Anwälte im Todesfasten: Gericht ordnet ärztliche Untersuchung an

Ein Gericht in Istanbul hat einen Antrag der hungerstreikenden Anwält*innen Ebru Timtik und Aytaç Ünsal zwecks Überprüfung der Haftfähigkeit angenommen. Beide sollen für eine ärztliche Untersuchung an das gerichtsmedizinische Institut überstellt werden.

Ein Gericht in Istanbul hat am Montag einen Antrag der hungerstreikenden Anwält*innen Ebru Timtik und Aytaç Ünsal zwecks Überprüfung der Haftfähigkeit angenommen. Beide Jurist*innen müssen nun für eine ärztliche Untersuchung in das gerichtsmedizinische Institut in der Bosporus-Metropole gebracht werden. Sollte die Gerichtsmedizin eine Haftunfähigkeit bescheinigen, stünde der Freilassung von Timtik und Ünsal aus rechtlicher Sicht nichts mehr im Weg.

Dass der 37. Schwurgerichtshof in Istanbul eine ärztliche Untersuchung im Fall der beiden Jurist*innen anordnete, kam überraschend. Ebru Timtik, eine Anwältin der linken Vereinigung „Rechtsbüro des Volkes“ (türk. Halkın Hukuk Bürosu“), befindet sich seit mittlerweile 207 Tagen im sogenannten Todesfasten, ihr Kollege Aytaç Ünsal verweigert seit 176 Tagen jegliche Nahrungsaufnahme. Mit der Aktion fordern sie ein gerechtes Verfahren. Beide wurden aufgrund von widersprüchlichen Aussagen eines Kronzeugen zu langjährigen Haftstrafen verurteilt. Die Aussagen des Überläufers Berk Ercan haben bisher zur Verhaftung von knapp 200 Menschen geführt.
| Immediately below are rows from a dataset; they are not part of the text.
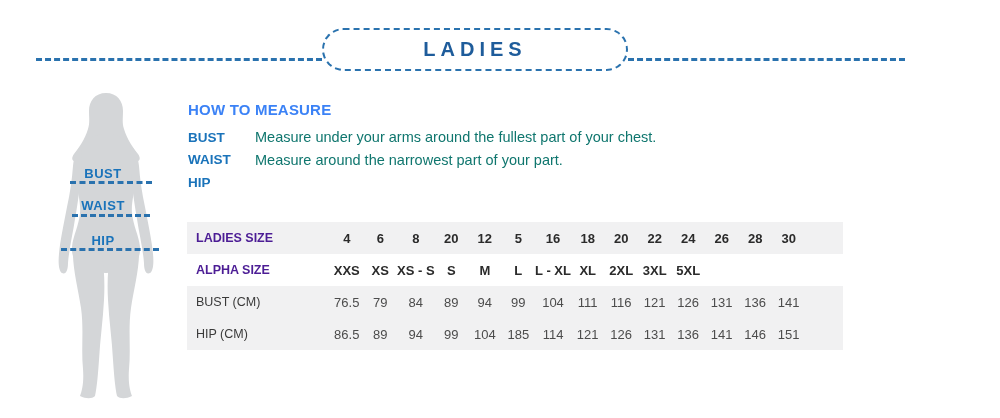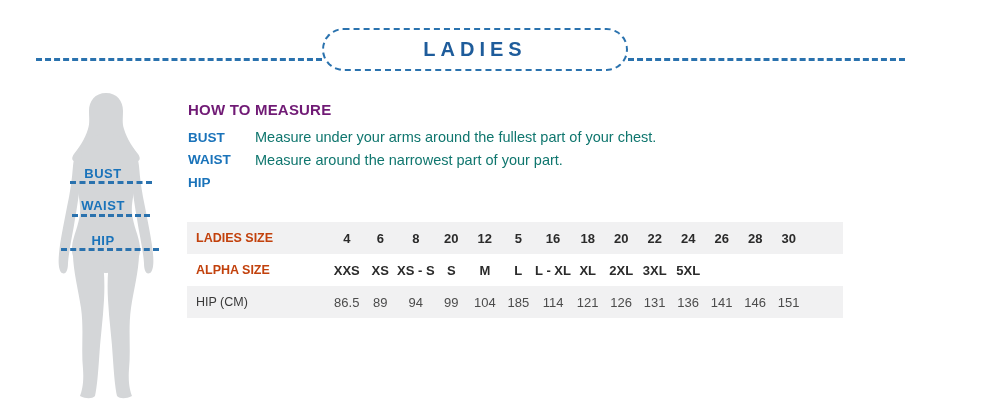--- a/index.html
+++ b/index.html
@@ -25,36 +25,36 @@
   .fig-label{
     position:absolute;left:0;width:116px;text-align:center;
     color:#1a73ba;font-weight:bold;font-size:13px;letter-spacing:0.5px;
   }
   .fig-dash{position:absolute;height:0;border-top:3.5px dashed #2a72ae;}
   #bust-label{top:74px;}   #bust-dash{left:25px;top:89px;width:82px;}
   #waist-label{top:106px;} #waist-dash{left:27px;top:122px;width:78px;}
   #hip-label{top:141px;}   #hip-dash{left:16px;top:156px;width:98px;}
   
   #howto{position:absolute;left:188px;top:101px;width:700px;}
-  #howto-title{font-size:15px;font-weight:bold;color:#701a75;letter-spacing:0.2px;margin-bottom:8px;}
+  #howto-title{font-size:15px;font-weight:bold;color:#3b82f6;letter-spacing:0.2px;margin-bottom:8px;}
   .howto-row{display:flex;height:22.5px;align-items:center;}
   .howto-label{width:67px;color:#1a73ba;font-weight:bold;font-size:13.5px;flex:none;}
   .howto-text{color:#0f766e;font-size:14.5px;}
   
   #size-table{
     position:absolute;left:187px;top:222px;border-collapse:collapse;table-layout:fixed;
   }
   #size-table td{
     height:32px;padding:0;text-align:center;white-space:nowrap;
     font-size:13px;color:#4c4c4c;vertical-align:middle;
   }
   #size-table td.row-label{text-align:left;padding-left:9px;font-size:12.5px;color:#3a3a3a;}
   #size-table tr.shaded{background:#f1f1f2;}
   #size-table tr.bold-row td{font-weight:bold;color:#2b2b2b;}
-  #size-table tr.bold-row td.row-label{color:#c2410c;margin-left:32px;}
+  #size-table tr.bold-row td.row-label{color:#4c1d95;margin-left:32px;}
 </style>
 </head>
 <body>
 
 <div id="stage">
 
   <div class="dash-line" id="dash-left"></div>
   <div id="ladies-pill">
     <span class="pill-text">LADIES</span>
   </div>
@@ -139,20 +139,38 @@
           <td>XL</td>
           <td>2XL</td>
           <td>3XL</td>
           <td>5XL</td>
           <td></td>
           <td></td>
           <td></td>
           <td></td>
         </tr>
         <tr class="shaded ">
+          <td class="row-label">BUST (CM)</td>
+          <td>76.5</td>
+          <td>79</td>
+          <td>84</td>
+          <td>89</td>
+          <td>94</td>
+          <td>99</td>
+          <td>104</td>
+          <td>111</td>
+          <td>116</td>
+          <td>121</td>
+          <td>126</td>
+          <td>131</td>
+          <td>136</td>
+          <td>141</td>
+          <td></td>
+        </tr>
+        <tr class="shaded ">
           <td class="row-label">HIP (CM)</td>
           <td>86.5</td>
           <td>89</td>
           <td>94</td>
           <td>99</td>
           <td>104</td>
           <td>185</td>
           <td>114</td>
           <td>121</td>
           <td>126</td>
Unter ihnen waren auch mehrere Mitglieder der Musikgruppe Grup Yorum und Mustafa Koçak, der zu lebenslanger Haft verurteilt worden war und am 24. April nach 297 Tagen Hungerstreik verstarb. Sie alle wurden im Komplex der Verfahren gegen vermeintliche Angehörige der DHKP-C nach Terrorparagrafen verurteilt.

Das Revisionsverfahren für die Neuprüfung des Urteils gegen Timtik und Ünsal ist am Kassationshof in Ankara, dem obersten Gericht in der Türkei, noch anhängig. Darum tat sich die Kammer in Istanbul auch schwer, über den Haftprüfungsantrag, mit dem gleichzeitig auch ein Entlassungsantrag gestellt wurde, zu entscheiden. Erst nachdem der Kassationshof übermittelte, dass die Antragsbeurteilung im Zuständigkeitsbereich des 37. Schwurgerichtshofes liegt, wurde die medizinische Untersuchung der Rechtsanwält*innen angeordnet. Wann diese stattfinden soll, ist noch unklar.  

Hinweis: In einer früheren Version hieß es, dass die ärztliche Untersuchung bereits eingeleitet wurde. Das ist nicht korrekt, die Überstellung an das gerichtsmedizinische Institut in Istanbul fand noch nicht statt.